_EXERCISE DESCRIPTION_
Repeat the records below line by line, exactly, finishing on the line that contains "### General Manager".

Start of Block

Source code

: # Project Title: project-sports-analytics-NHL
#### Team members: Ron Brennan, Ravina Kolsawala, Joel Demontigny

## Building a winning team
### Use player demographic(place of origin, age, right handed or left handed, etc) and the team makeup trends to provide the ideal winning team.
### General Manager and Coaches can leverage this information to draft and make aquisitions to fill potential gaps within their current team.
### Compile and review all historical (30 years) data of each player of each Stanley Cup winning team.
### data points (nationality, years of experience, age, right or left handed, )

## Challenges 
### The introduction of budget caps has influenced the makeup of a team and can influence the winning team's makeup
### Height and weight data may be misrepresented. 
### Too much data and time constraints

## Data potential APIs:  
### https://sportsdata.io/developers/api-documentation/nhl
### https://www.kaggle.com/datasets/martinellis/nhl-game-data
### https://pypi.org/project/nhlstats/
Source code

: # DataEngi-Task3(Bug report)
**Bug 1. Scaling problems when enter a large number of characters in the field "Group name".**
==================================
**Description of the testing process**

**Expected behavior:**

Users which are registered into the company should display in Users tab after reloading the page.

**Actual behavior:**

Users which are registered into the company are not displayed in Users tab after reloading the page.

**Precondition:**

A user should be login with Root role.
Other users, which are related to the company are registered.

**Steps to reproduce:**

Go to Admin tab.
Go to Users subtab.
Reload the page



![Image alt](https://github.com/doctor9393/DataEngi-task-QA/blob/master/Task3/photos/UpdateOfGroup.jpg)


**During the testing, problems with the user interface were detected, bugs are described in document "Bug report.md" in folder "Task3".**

End of Block

_EXPECTED ANSWER_
Source code

: # Project Title: project-sports-analytics-NHL
#### Team members: Ron Brennan, Ravina Kolsawala, Joel Demontigny

## Building a winning team
### Use player demographic(place of origin, age, right handed or left handed, etc) and the team makeup trends to provide the ideal winning team.
### General Manager and Coaches can leverage this information to draft and make aquisitions to fill potential gaps within their current team.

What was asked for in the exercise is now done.